Dataset entries

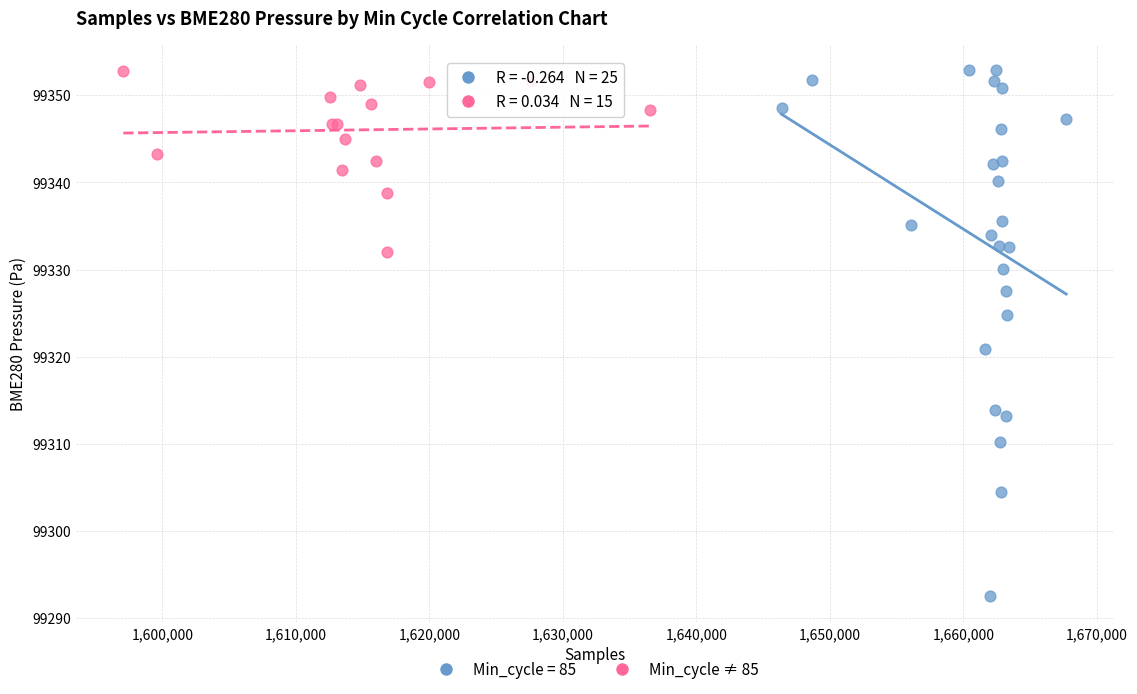

Which series has the widest spread of Y values?

Min_cycle = 85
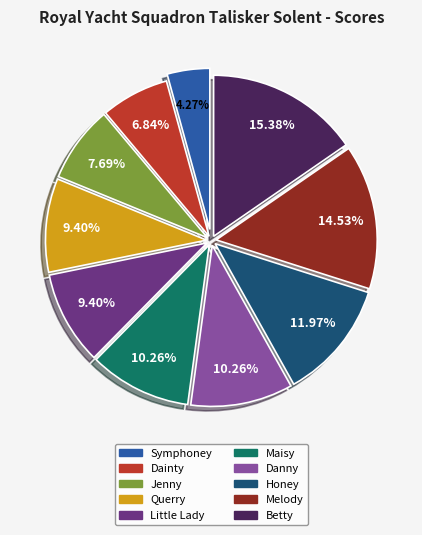

What is the largest slice in the pie chart?

Betty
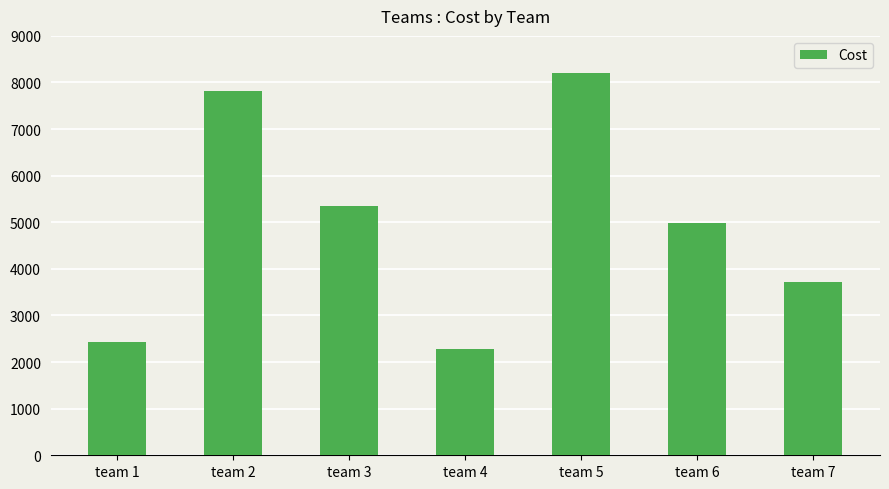

List the labels in order of value, largest first.

team 5, team 2, team 3, team 6, team 7, team 1, team 4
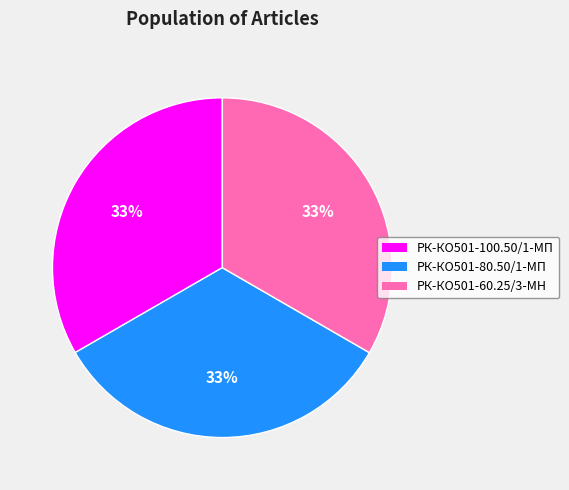

To the nearest percent, what is the average slice percentage?

33%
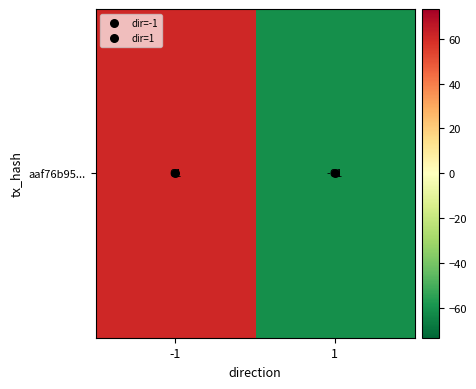

List the labels in order of value, smallest first.

1, -1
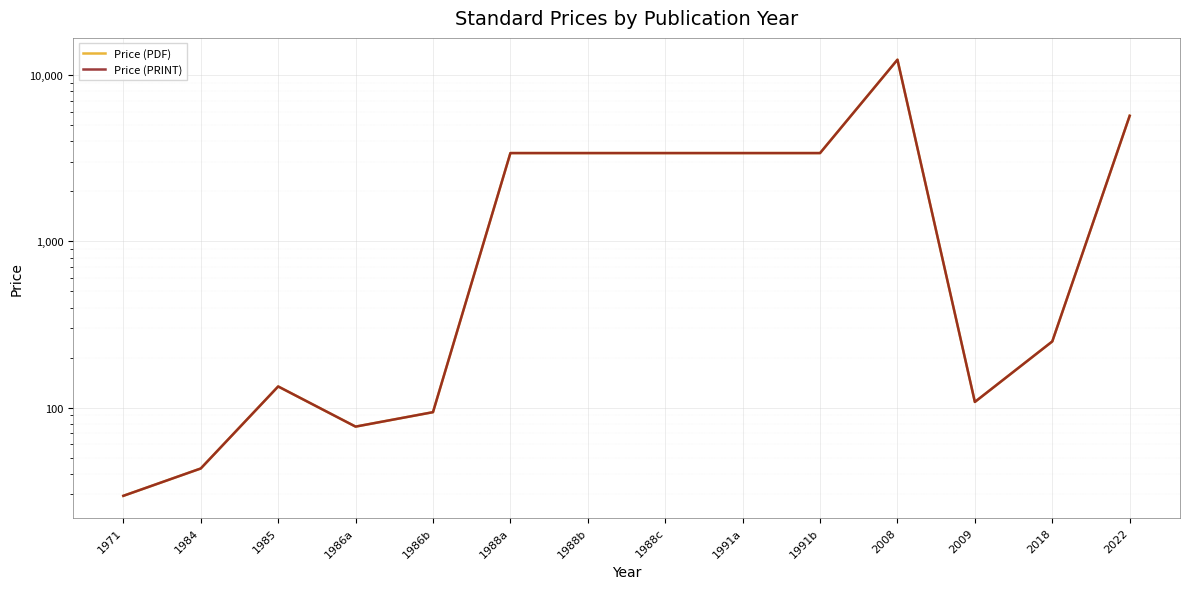

What are all the series names shown in the legend?

Price (PDF), Price (PRINT)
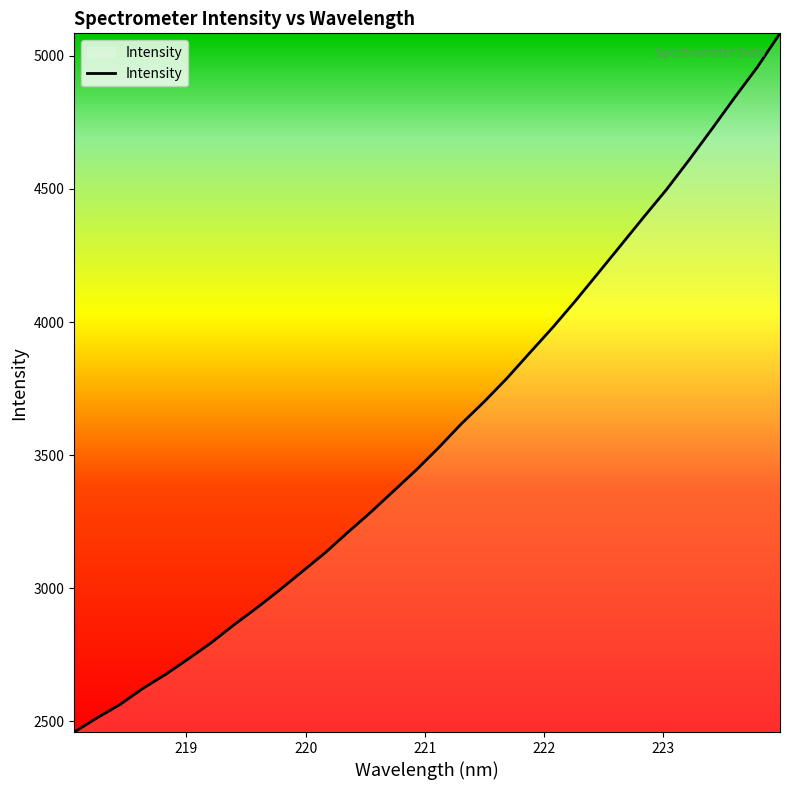

What is the minimum value shown in the chart?

2459.4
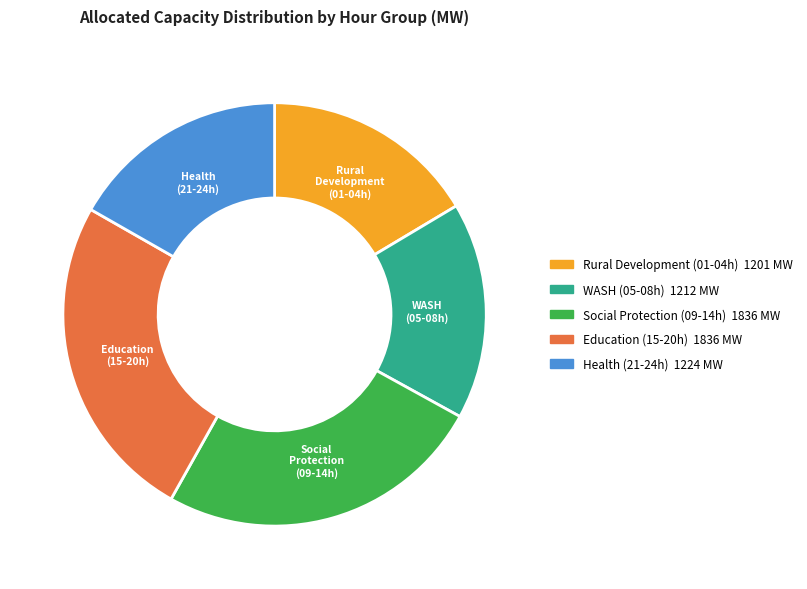

What is the ratio of the value at Social Protection (09-14h) to the value at WASH (05-08h)?

1.5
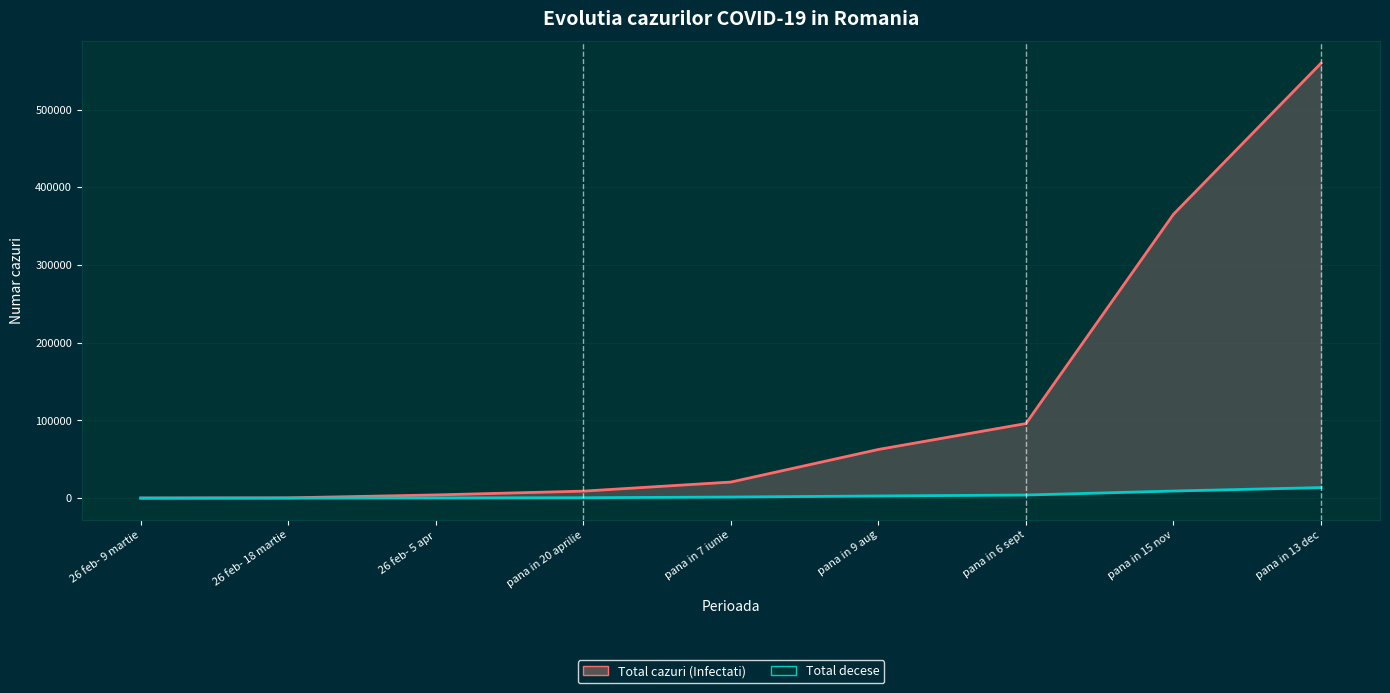

What is the value of the Total cazuri (Infectati) point at the 1st from the left?

17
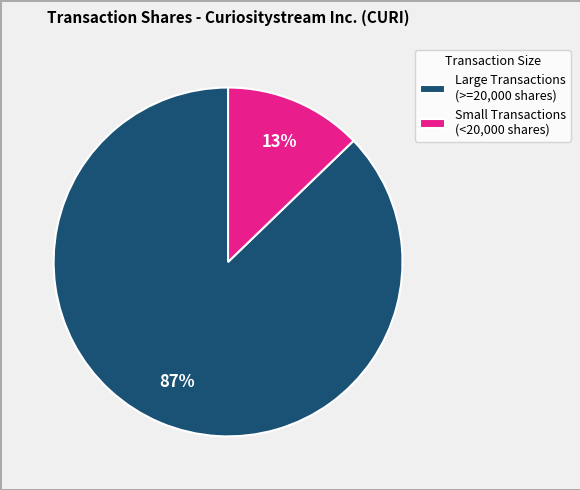

To the nearest percent, what is the combined percentage of Large Transactions (>=20,000 shares) and Small Transactions (<20,000 shares)?

100%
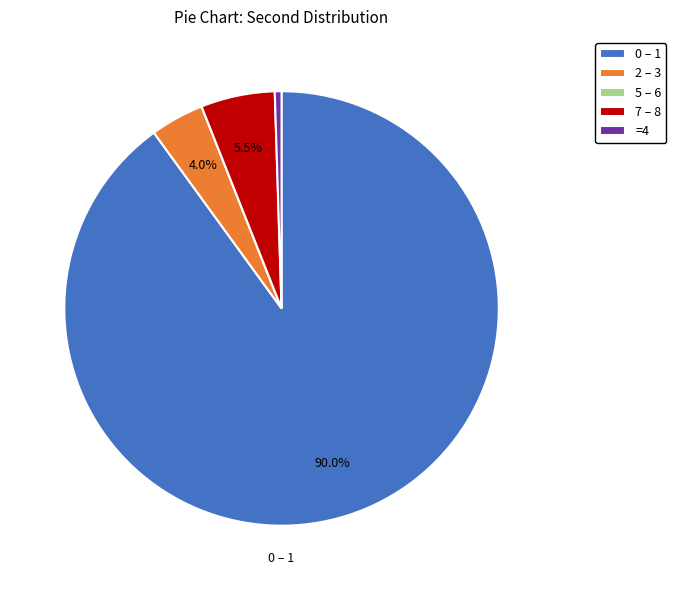

Is there a majority slice in this chart?

Yes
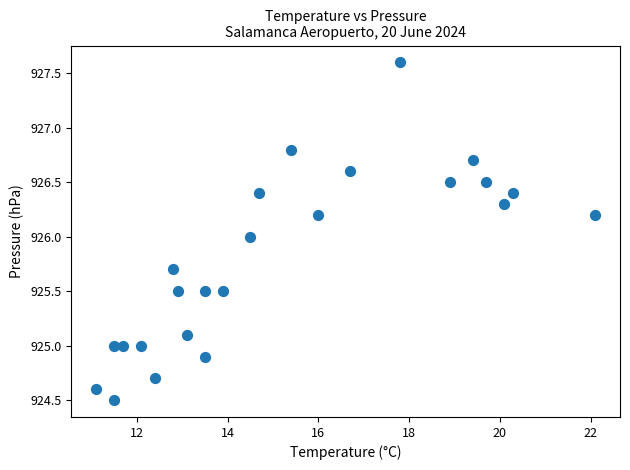

What is the range of X values (max minus min)?

11.0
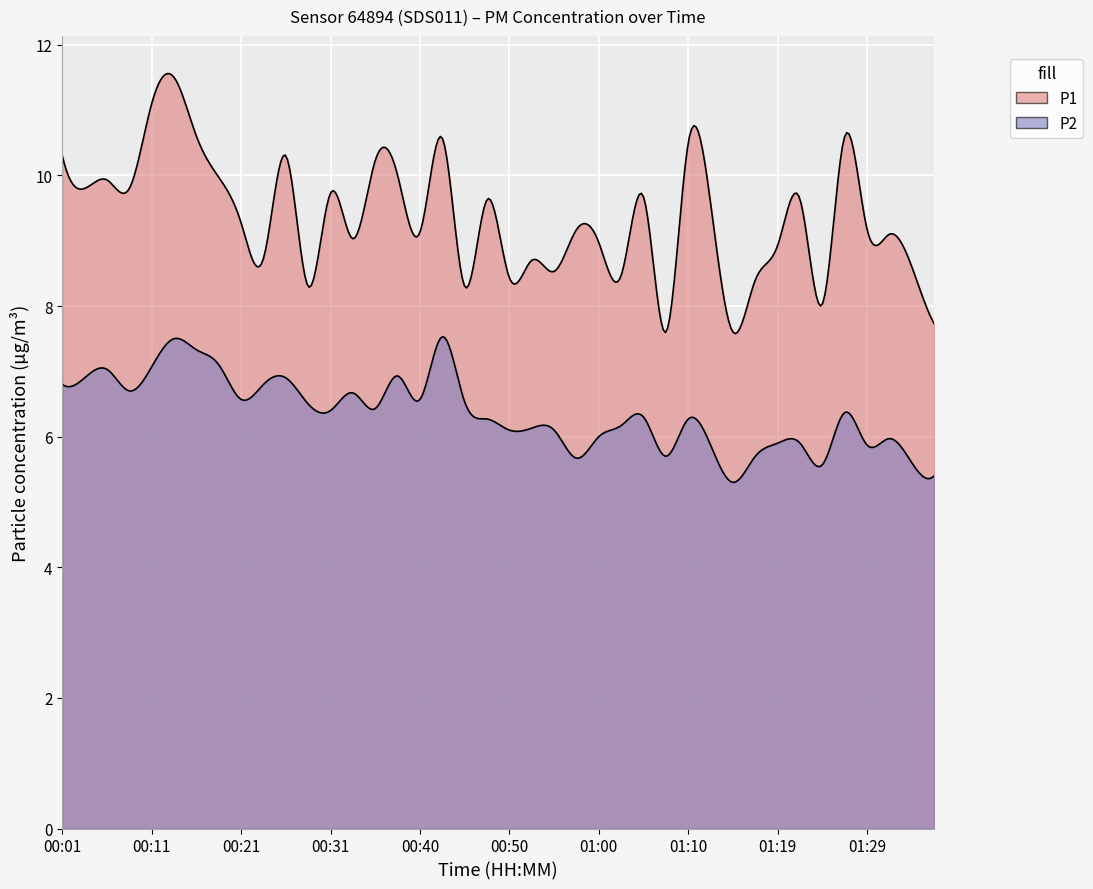

What is the value of the P2 point at the 25th from the left?

6.0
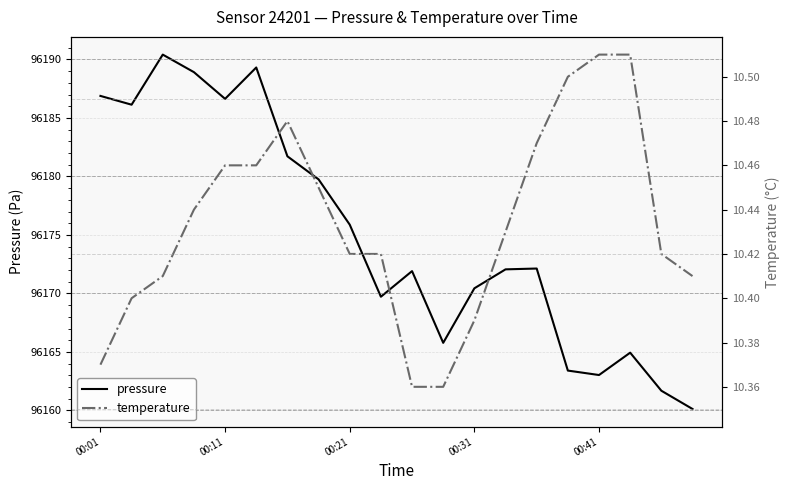

What are all the series names shown in the legend?

pressure, temperature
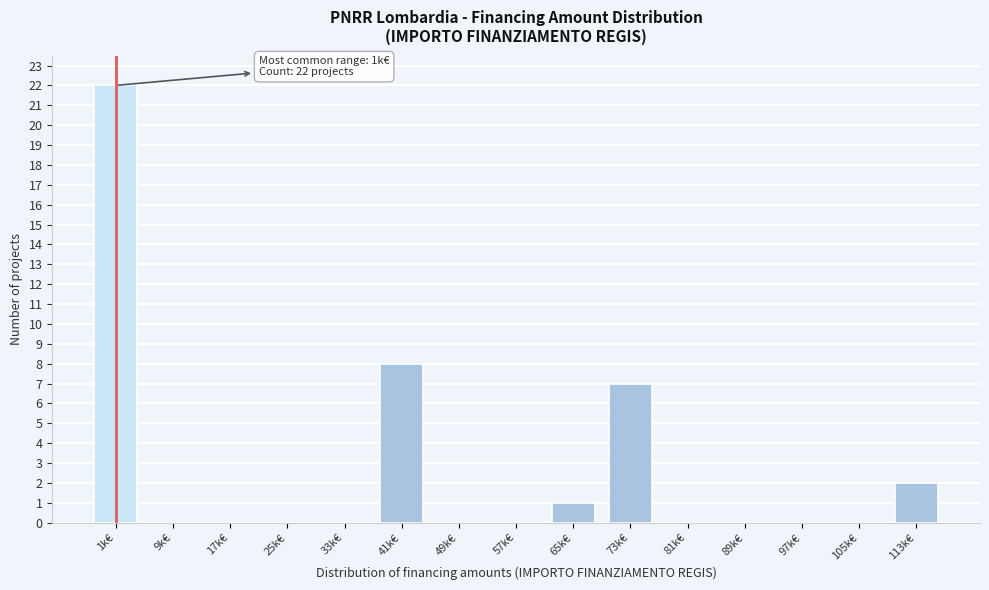

Reading left to right, what are all the values shown in this chart?

1k€=22	9k€=0	17k€=0	25k€=0	33k€=0	41k€=8	49k€=0	57k€=0	65k€=1	73k€=7	81k€=0	89k€=0	97k€=0	105k€=0	113k€=2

**What the exercise asks**
Pick out every line of the records that contains the word "nearest", treating uppercase and lowercase as different, and copy each one.

**Response box**
To the nearest percent, what is the average slice percentage?
To the nearest percent, what is the combined percentage of Large Transactions (>=20,000 shares) and Small Transactions (<20,000 shares)?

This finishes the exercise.